Arbeitstrend bei Freelancern

Raus aus dem Home Office, rein in den Coworking Space

25.04.2012
Von Tobias Wendehost

Bring your own Device ist Standard

Im Combinat 56 finden die Coworker aufgrund der "clean-desk-policy" immer aufgeräumte Schreibtische vor.
Im Combinat 56 finden die Coworker aufgrund der "clean-desk-policy" immer aufgeräumte Schreibtische vor.
Foto: Tobias Schumacher

Für Coworker wie Doris Schuppe sind die Vorteile dieser Arbeitsorganisation offensichtlich: "Coworking ist für mich Social Media in real life. Man gibt Ratschläge und tauscht sich aus, ohne dass ich gleich die Berateruhr anschmeiße." Zudem finde sie immer einen aufgeräumten Schreibtisch vor, habe W-LAN und könne sich mit Kunden in einen Besprechungsraum mit Beamer einmieten. Vorzüge, die sie bei Geschäftsterminen in den Unternehmen häufig vermisse. "Dort muss ich meine Präsentation bis ins Detail planen, da nicht zwangsläufig Internet zur Verfügung steht. Im Coworking Space ist dagegen Bring your own Device der Standard", bemängelt sie die unflexible Strategie vieler Firmen.

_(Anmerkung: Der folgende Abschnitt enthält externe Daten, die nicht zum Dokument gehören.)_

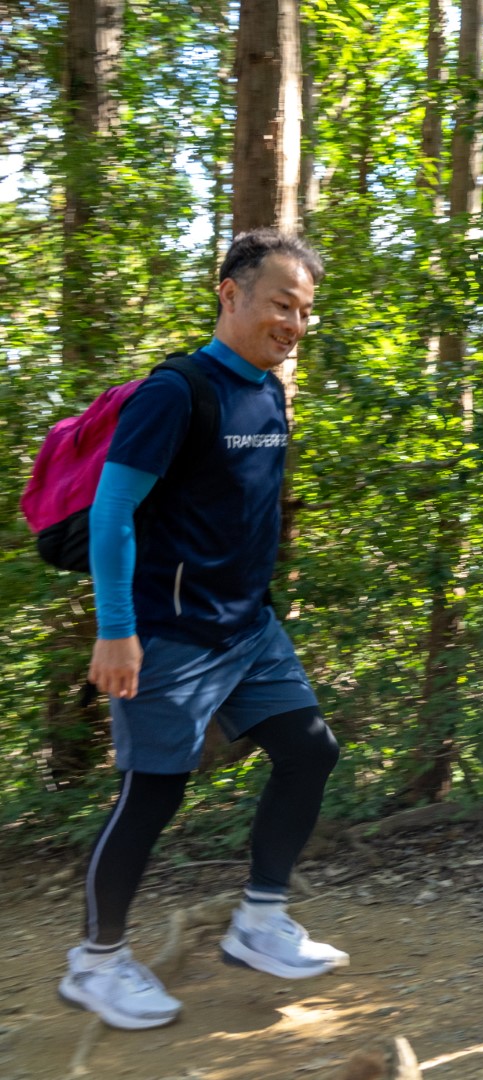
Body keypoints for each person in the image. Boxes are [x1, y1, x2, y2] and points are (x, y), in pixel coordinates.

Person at [58, 229, 347, 1030]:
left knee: (309, 750)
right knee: (152, 795)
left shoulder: (269, 392)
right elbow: (114, 510)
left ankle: (260, 921)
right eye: (280, 304)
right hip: (169, 632)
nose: (293, 323)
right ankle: (98, 962)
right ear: (231, 293)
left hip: (248, 628)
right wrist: (116, 630)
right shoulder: (176, 393)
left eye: (305, 311)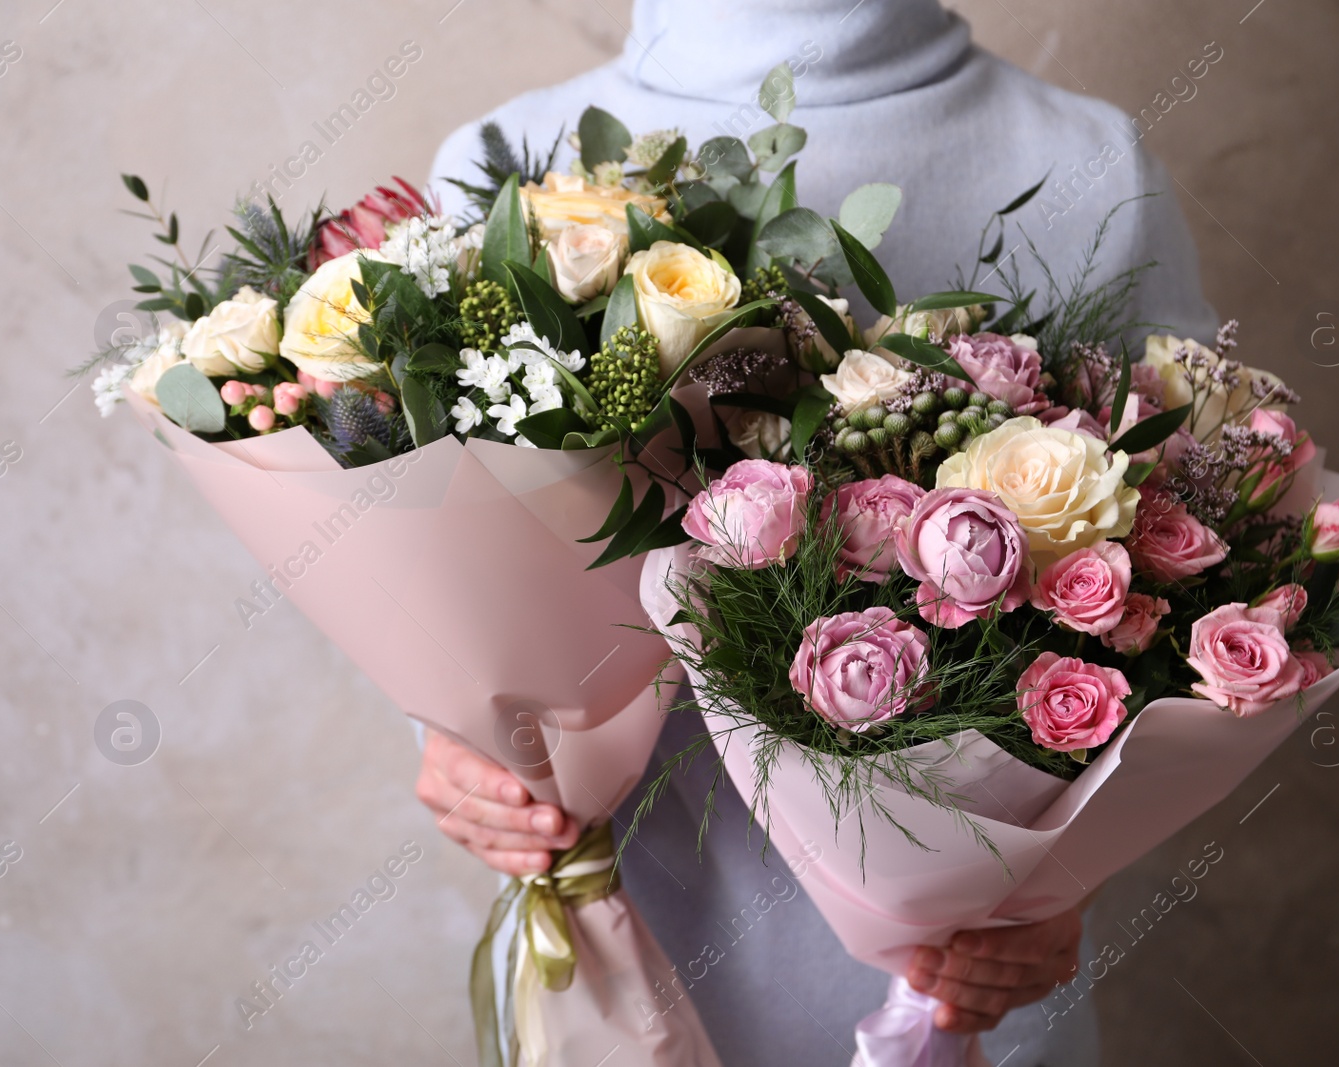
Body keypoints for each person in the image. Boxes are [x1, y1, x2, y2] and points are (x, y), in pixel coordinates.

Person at [417, 1, 1216, 1062]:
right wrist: (461, 748)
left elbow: (1183, 595)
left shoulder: (1084, 162)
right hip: (623, 923)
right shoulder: (500, 168)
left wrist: (1066, 882)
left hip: (960, 977)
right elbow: (453, 558)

Flexibilität ist auch für Andreas Ries ein Grund gewesen, sich einen Platz im Combinat 56 zu mieten. Als freiberuflicher Softwareentwickler, der bald Vater wird, ist die freie Zeiteinteilung entscheidend. Ries ist bereits seit zwölf Jahren Freelancer. Schon nach dem Studium merkte er, dass eine Festanstellung nicht zu ihm passt. Heute programmiert er zum größten Teil Software auf Basis von Windows, die bei Maschinenbauunternehmen zum Einsatz kommt. "Ich kann mich noch genau erinnern, wie wir 2010 nach München kamen. Freitag sind wir nach einem Auslandsaufenthalt gelandet, Montag habe ich mir das Combinat angeschaut und gleich den Vertrag unterschrieben", so der studierte Mathematiker in der Rückschau.

In kleinen und großen Besprechungszimmern können sich die Coworker mit Kunden treffen.
In kleinen und großen Besprechungszimmern können sich die Coworker mit Kunden treffen.
Foto: Tobias Schumacher

Nicht nur der unkomplizierte Umgang bei der Anmeldung überzeugt ihn bis heute: "Da die IT-Branche stark männerdominiert ist, finde ich es angenehm, dass hier auch Frauen arbeiten. Gerade für die Arbeitsatmosphäre ist das meiner Meinung nach wichtig." Im Gegensatz zur Kommunikationsberaterin Schuppe und Gründerin Brübach-Schlickum ist Ries jeden Tag im Combinat 56 und sitzt in der Regel auch am gleichen Schreibtisch, was bei Coworkern eher unüblich ist. Allerdings hat dies praktische Gründe: "Ich benötige für meine Arbeit häufig mehrere Bildschirme, die ich nicht immer wegräumen kann. Zudem bin ich relativ groß und brauchen eben eine Schreibtisch, der höhenverstellbar ist."

Die Atmosphäre ist entscheidend

Trotz aller Euphorie, die Coworking bei den Selbstständigen ausgelöst hat, stellt sich die Frage nach den Nachteilen. Schaut man sich im Combinat 56 um, fällt einem der offene Raum auf, in dem sich die Freelancer tummeln. Die Geräuschentwicklung ist auch hier ein Thema. Allerdings eines, dem nach Angaben der Coworker keine große Beachtung geschenkt wird. "Natürlich reden wir auch über das Thema, wenn es mal zu laut sein sollte. Aber gleichzeitig nehmen wir aufeinander Rücksicht, so dass es kaum zu Reibungspunkten kommt," meint etwa Web 2.0-Beraterin Schuppe. Ries pflichtet ihr bei: "Es ist doch klar, dass wir keine Bibliotheksatmosphäre hinbekommen. Man muss auch anpassungsfähig sein, um hier zu arbeiten."

Für die beiden Freelancer ist die Atmosphäre entscheidend. "Wir ticken alle ähnlich. Freiberufler, die mit dieser Arbeitsform nicht so schnell zu Recht kommen, merken dies nach einer gewissen Zeit und melden sich wieder ab", so das Resümee des Softwareentwicklers. Die Gründerin des Combinat 56, Brübach-Schlickum, ist letztlich überzeugt, dass Coworking ein langfristiger Trend ist: "Viele Menschen wollen einfach nicht allein arbeiten, sondern Kontakte pflegen. Für Einzelpersonen, die sich nicht vernetzen, wird es immer schwerer, in der heutigen Arbeitswelt zu bestehen."